And they carried the ark of God on a new cart, from the house of Abinadab, and Uzzah and Ahio were driving the cart. And David and all Israel were celebrating before God with all their might, with song and lyres and harps and tambourines and cymbals and trumpets. And when they came to the threshing floor of Chidon, Uzzah put out his hand to take hold of the ark, for the oxen stumbled. And the anger of the Lord was kindled against Uzzah, and he struck him down because he put out his hand to the ark, and he died there before God. And David was angry because the Lord had broken out against Uzzah. And that place is called Perez-uzza to this day

1 Samuel 6:1-7:2; 2 Samuel 6:1-11; 1 Chron. 13:1-4


Good intentions are great as long as they are Godly. David had a desire to bring the Ark of the Covenant back to Jerusalem so Israel would seek God again. Israel had not sought God during the time of Saul and so the Ark was unimportant to the life of Israel. David was going to rectify this problem by getting it back to the center of the life of Israel. His intention was driven by a Godly motivation. He recognized that Israel was out of sync with God and needed to restore His rightful place at the center of life for Israel. No other issue could be more important than getting the presence of God back at the heart of Israel (1 Chron. 13:1-4).
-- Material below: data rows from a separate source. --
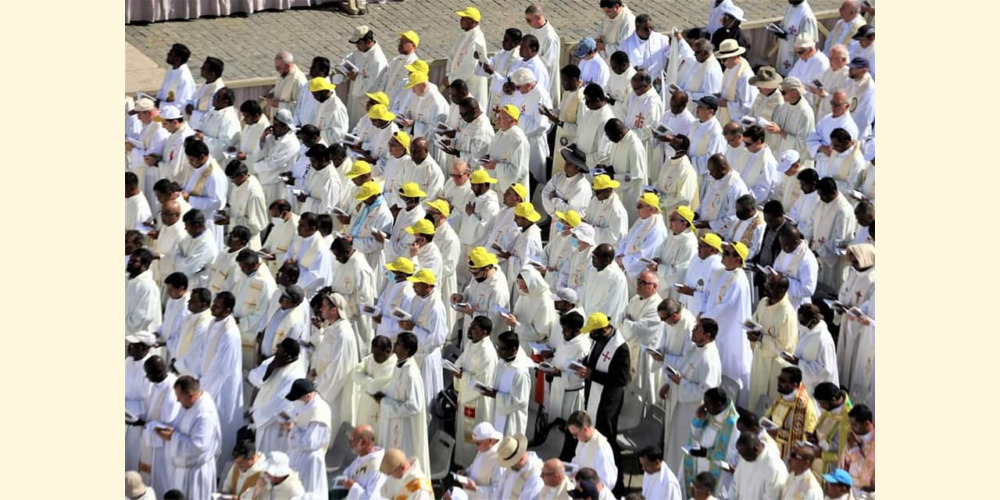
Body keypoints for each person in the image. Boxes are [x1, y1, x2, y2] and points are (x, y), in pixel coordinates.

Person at [658, 317, 721, 476]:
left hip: (691, 412)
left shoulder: (709, 360)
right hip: (679, 406)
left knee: (681, 449)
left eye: (697, 329)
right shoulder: (696, 348)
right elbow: (682, 369)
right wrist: (669, 384)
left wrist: (681, 383)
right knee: (673, 446)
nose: (693, 330)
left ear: (707, 335)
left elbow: (706, 392)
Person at [575, 312, 629, 489]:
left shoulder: (620, 348)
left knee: (607, 440)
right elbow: (593, 358)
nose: (590, 335)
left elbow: (621, 380)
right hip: (594, 395)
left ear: (604, 330)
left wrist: (593, 374)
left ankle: (617, 483)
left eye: (593, 332)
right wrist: (582, 364)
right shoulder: (598, 339)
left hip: (608, 402)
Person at [700, 241, 753, 404]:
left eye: (729, 253)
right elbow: (707, 293)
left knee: (729, 368)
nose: (724, 255)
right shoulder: (719, 272)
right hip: (712, 323)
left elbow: (727, 308)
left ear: (738, 260)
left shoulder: (738, 281)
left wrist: (706, 316)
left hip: (728, 332)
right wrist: (702, 311)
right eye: (725, 251)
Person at [198, 291, 244, 473]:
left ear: (227, 310)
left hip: (220, 390)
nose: (212, 308)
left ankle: (217, 470)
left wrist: (203, 391)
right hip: (206, 380)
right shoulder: (213, 323)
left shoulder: (230, 333)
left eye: (216, 306)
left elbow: (221, 370)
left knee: (220, 427)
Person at [374, 332, 430, 472]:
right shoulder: (399, 366)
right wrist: (385, 395)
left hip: (404, 429)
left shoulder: (412, 373)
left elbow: (414, 406)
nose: (394, 345)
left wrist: (385, 402)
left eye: (398, 344)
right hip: (393, 423)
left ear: (407, 350)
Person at [162, 375, 221, 500]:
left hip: (195, 474)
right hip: (182, 470)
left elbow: (198, 445)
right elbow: (180, 424)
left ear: (191, 395)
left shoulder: (205, 414)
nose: (177, 400)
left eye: (179, 396)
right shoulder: (188, 404)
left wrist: (173, 436)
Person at [747, 274, 798, 414]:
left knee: (768, 408)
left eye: (770, 287)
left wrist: (761, 339)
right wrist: (751, 333)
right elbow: (754, 320)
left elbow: (785, 346)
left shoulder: (787, 314)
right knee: (755, 397)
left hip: (774, 366)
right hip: (759, 359)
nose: (765, 289)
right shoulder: (763, 302)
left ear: (782, 291)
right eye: (766, 285)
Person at [247, 338, 306, 455]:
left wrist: (256, 416)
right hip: (261, 419)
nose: (276, 351)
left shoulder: (295, 375)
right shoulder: (275, 361)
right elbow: (252, 376)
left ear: (286, 355)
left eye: (279, 350)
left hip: (273, 424)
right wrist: (270, 369)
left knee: (268, 453)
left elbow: (281, 404)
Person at [400, 269, 448, 407]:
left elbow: (437, 340)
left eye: (417, 284)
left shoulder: (436, 309)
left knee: (425, 397)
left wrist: (413, 328)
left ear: (427, 286)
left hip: (427, 357)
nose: (413, 287)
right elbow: (413, 320)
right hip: (415, 354)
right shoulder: (417, 298)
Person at [835, 243, 875, 403]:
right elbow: (845, 292)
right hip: (848, 322)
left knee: (857, 366)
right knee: (845, 359)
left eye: (856, 261)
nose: (852, 264)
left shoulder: (873, 279)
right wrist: (841, 307)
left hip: (863, 333)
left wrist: (859, 314)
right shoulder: (854, 273)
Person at [682, 388, 738, 497]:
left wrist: (705, 453)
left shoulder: (732, 424)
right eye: (705, 402)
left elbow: (728, 457)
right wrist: (698, 419)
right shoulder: (709, 412)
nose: (705, 407)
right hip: (698, 464)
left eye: (708, 404)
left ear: (719, 404)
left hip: (716, 473)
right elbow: (694, 436)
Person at [282, 378, 332, 498]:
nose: (297, 402)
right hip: (299, 456)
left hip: (310, 461)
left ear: (307, 396)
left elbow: (311, 443)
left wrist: (292, 428)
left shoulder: (319, 411)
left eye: (298, 398)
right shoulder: (306, 404)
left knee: (309, 493)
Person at [621, 270, 663, 402]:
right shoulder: (634, 299)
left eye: (643, 283)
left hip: (643, 357)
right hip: (629, 350)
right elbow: (623, 320)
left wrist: (627, 322)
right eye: (638, 281)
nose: (638, 285)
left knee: (640, 397)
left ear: (654, 287)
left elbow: (636, 332)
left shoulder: (657, 306)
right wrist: (629, 323)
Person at [452, 247, 510, 341]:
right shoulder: (479, 274)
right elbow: (470, 289)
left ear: (487, 269)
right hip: (471, 329)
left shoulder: (497, 289)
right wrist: (461, 297)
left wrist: (472, 312)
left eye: (475, 273)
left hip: (485, 337)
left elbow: (494, 320)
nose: (473, 276)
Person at [330, 236, 377, 352]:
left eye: (338, 255)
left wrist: (339, 299)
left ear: (347, 252)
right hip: (342, 316)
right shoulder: (344, 261)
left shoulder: (360, 267)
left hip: (356, 320)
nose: (336, 259)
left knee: (356, 351)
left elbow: (364, 299)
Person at [810, 178, 857, 291]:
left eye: (823, 195)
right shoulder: (822, 201)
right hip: (816, 252)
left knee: (827, 289)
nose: (821, 198)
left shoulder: (844, 211)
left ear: (833, 192)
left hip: (831, 261)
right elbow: (812, 222)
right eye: (819, 194)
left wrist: (818, 252)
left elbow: (840, 240)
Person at [765, 367, 820, 462]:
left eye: (782, 380)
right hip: (772, 446)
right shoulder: (785, 396)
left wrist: (777, 433)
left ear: (794, 385)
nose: (778, 382)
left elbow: (802, 438)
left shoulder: (803, 408)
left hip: (787, 454)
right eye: (779, 378)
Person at [482, 330, 532, 436]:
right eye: (497, 347)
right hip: (497, 412)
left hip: (511, 420)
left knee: (508, 448)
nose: (498, 351)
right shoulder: (502, 362)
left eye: (502, 349)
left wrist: (495, 395)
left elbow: (520, 402)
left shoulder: (520, 372)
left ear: (513, 350)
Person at [337, 27, 389, 127]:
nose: (356, 46)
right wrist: (343, 67)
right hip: (354, 97)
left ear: (368, 42)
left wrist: (356, 78)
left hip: (364, 102)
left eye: (359, 43)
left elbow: (371, 85)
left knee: (359, 126)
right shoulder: (362, 50)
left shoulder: (377, 60)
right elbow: (350, 58)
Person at [181, 140, 228, 250]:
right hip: (195, 217)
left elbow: (216, 202)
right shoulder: (200, 168)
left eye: (192, 159)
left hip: (207, 220)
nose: (190, 163)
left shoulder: (214, 176)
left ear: (202, 157)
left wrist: (189, 199)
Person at [602, 118, 647, 221]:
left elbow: (636, 177)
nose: (609, 139)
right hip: (616, 189)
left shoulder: (634, 147)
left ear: (620, 134)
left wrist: (614, 177)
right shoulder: (618, 140)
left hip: (629, 195)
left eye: (610, 136)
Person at [351, 336, 396, 439]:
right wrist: (369, 381)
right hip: (364, 405)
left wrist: (364, 380)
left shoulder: (393, 366)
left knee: (376, 437)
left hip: (379, 408)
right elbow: (355, 374)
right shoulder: (370, 358)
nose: (375, 357)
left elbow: (374, 388)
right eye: (373, 353)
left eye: (378, 354)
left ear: (388, 351)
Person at [447, 7, 489, 110]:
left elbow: (469, 65)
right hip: (458, 84)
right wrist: (448, 74)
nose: (460, 20)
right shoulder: (465, 35)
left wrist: (452, 81)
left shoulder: (477, 39)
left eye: (464, 18)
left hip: (469, 86)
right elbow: (453, 55)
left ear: (472, 21)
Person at [483, 104, 531, 196]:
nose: (498, 120)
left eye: (502, 117)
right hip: (495, 184)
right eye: (498, 116)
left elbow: (518, 172)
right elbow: (491, 152)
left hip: (511, 192)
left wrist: (496, 166)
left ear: (513, 120)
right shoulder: (500, 133)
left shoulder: (519, 140)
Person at [696, 154, 750, 234]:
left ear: (723, 168)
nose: (710, 174)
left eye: (712, 171)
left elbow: (733, 218)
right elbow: (706, 201)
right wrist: (696, 214)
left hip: (719, 233)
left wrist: (709, 225)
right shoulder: (717, 178)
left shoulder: (736, 188)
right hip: (704, 228)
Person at [767, 78, 815, 166]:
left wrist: (780, 132)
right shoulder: (784, 106)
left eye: (783, 92)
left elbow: (802, 144)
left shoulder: (805, 113)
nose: (781, 95)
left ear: (794, 93)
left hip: (795, 162)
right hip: (779, 154)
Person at [809, 382, 854, 476]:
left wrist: (821, 454)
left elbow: (844, 454)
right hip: (817, 460)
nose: (821, 407)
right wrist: (814, 437)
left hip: (831, 468)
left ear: (833, 400)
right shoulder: (831, 409)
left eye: (822, 403)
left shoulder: (849, 419)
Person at [126, 332, 155, 472]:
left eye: (133, 345)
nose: (129, 347)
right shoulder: (128, 361)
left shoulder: (150, 366)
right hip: (125, 416)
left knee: (134, 458)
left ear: (144, 348)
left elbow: (150, 398)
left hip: (138, 421)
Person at [568, 411, 618, 491]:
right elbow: (578, 460)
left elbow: (608, 481)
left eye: (575, 434)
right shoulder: (583, 440)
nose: (574, 437)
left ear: (585, 429)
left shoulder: (601, 448)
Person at [731, 432, 788, 500]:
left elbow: (773, 497)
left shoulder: (774, 467)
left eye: (744, 454)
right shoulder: (746, 455)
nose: (742, 458)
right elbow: (736, 484)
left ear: (756, 449)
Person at [580, 244, 628, 324]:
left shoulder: (617, 277)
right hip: (585, 319)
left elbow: (612, 306)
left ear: (607, 260)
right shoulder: (592, 271)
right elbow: (584, 295)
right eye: (592, 256)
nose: (592, 259)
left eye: (595, 257)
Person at [454, 422, 504, 498]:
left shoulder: (499, 460)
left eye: (478, 443)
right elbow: (475, 467)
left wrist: (476, 489)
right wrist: (466, 472)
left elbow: (498, 490)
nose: (476, 447)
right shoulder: (484, 449)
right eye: (474, 443)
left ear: (490, 441)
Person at [715, 40, 757, 125]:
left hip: (737, 123)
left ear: (734, 57)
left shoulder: (745, 75)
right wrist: (719, 95)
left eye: (724, 59)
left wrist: (725, 104)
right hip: (725, 116)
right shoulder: (730, 68)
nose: (722, 63)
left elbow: (746, 106)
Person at [342, 424, 388, 498]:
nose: (350, 443)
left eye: (352, 439)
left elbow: (373, 498)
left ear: (363, 443)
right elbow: (348, 472)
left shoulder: (378, 467)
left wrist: (353, 487)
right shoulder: (363, 456)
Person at [575, 84, 616, 168]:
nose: (586, 104)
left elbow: (604, 152)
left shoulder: (606, 119)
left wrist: (585, 158)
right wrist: (575, 145)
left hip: (592, 166)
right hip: (580, 161)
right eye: (585, 100)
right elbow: (580, 132)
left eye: (588, 101)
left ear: (597, 100)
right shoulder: (589, 112)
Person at [775, 0, 819, 76]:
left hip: (796, 57)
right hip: (784, 50)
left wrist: (786, 36)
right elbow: (786, 24)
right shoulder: (791, 7)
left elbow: (807, 43)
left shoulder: (806, 16)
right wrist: (779, 28)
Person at [584, 175, 628, 247]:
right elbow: (588, 217)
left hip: (608, 249)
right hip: (591, 242)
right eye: (595, 191)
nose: (596, 195)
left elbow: (614, 236)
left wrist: (591, 230)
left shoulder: (616, 209)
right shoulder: (595, 199)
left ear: (608, 190)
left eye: (598, 192)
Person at [495, 434, 545, 499]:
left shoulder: (535, 475)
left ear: (521, 459)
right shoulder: (513, 467)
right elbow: (500, 489)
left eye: (510, 463)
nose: (509, 467)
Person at [127, 249, 163, 336]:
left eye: (135, 261)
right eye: (130, 260)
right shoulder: (128, 280)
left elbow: (143, 318)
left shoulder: (147, 287)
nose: (130, 263)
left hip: (138, 337)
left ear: (145, 265)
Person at [787, 35, 829, 108]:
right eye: (796, 52)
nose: (798, 55)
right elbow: (791, 76)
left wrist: (804, 87)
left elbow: (821, 89)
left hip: (809, 105)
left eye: (800, 52)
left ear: (811, 49)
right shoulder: (802, 59)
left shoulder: (822, 62)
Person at [810, 45, 850, 119]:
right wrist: (816, 91)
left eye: (833, 58)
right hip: (821, 111)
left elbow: (845, 100)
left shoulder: (848, 76)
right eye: (829, 58)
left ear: (843, 60)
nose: (829, 61)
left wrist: (825, 95)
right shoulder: (828, 71)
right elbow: (821, 86)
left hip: (833, 114)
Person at [158, 44, 196, 108]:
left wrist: (160, 104)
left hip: (173, 114)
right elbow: (163, 89)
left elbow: (181, 105)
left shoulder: (184, 78)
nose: (168, 54)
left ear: (177, 59)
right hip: (162, 107)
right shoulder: (172, 68)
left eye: (171, 54)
Good intentions are deadly if you don’t act godly. David knew Israel had not sought God during the rule of Saul (1 Chron. 13:3). Saul gave lip service about believing and serving God, but he did not learn to obey God.  He claimed to know God, but he struggled to obey God. Saul was not a victim of his circumstances as much as disobedient to God’s commands. He claimed to be God’s servant and he was supposed to help Israel keep God central, but it never happened. Saul was far too concerned about himself and it was a major distraction in surrendering to God.

Good intentions can have deadly results if not carried out in a godly way. Good intentions, at least for God’s people, can have deadly results if those intentions are not carried out God’s way. While David’s intentions were great, the process turned deadly. They chose to move the Ark by using a cart, very similar to the way the Philistines sent the Ark back to Israel after God punished them for taking the Ark captive (1 Samuel 6:1-7:2). David did not follow God’s will when it came to carrying the Ark to bring it to its new and proper resting place (1 Chron. 15:13).
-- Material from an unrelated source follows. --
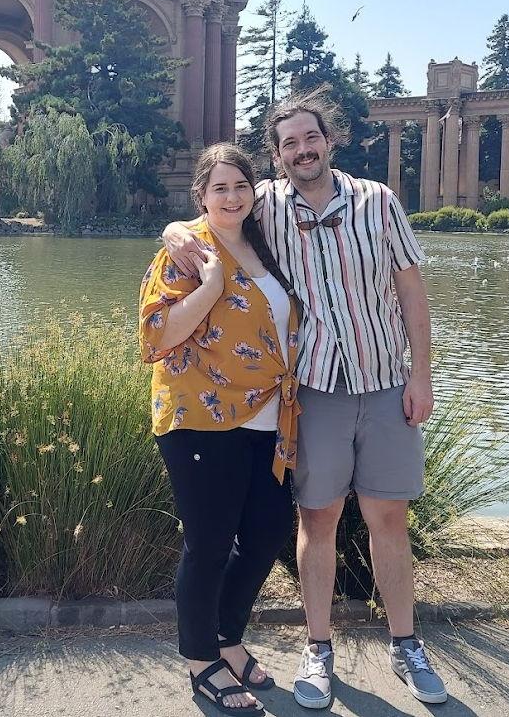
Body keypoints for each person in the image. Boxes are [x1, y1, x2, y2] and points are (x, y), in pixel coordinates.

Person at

Good intentions need to be carried out in godly manner. David was angry with God when he struck down Uzza. Uzza “saved” the Ark by grabbing it when the oxen nearly upset it (1 Chron. 13:10-11). In fact, David was not just angry, but he became afraid of God and abandoned the whole idea of getting the Ark back to the City of David because this horrible experience confused and terrified him. He finally realized his intention was right, but his implementation was unacceptable. When he realized they had not moved the Ark the way God instructed it to be moved, he felt the confidence to continue the journey (1 Chron. 15:11-15).


We need to make sure all our intentions are godly. We need to be committed to doing what God calls us to do and doing it in the way that God directs us to do them. We need to listen to the prodding of the Spirit of God who energizes our heart to His assignment and then follow Him in obedience, so that He can accomplish His work through us. There is nothing more powerful than a Godly intention, nothing more deadly than a Godly intention that is not obeyed, and nothing more fruitless than a Godly intention that goes nowhere.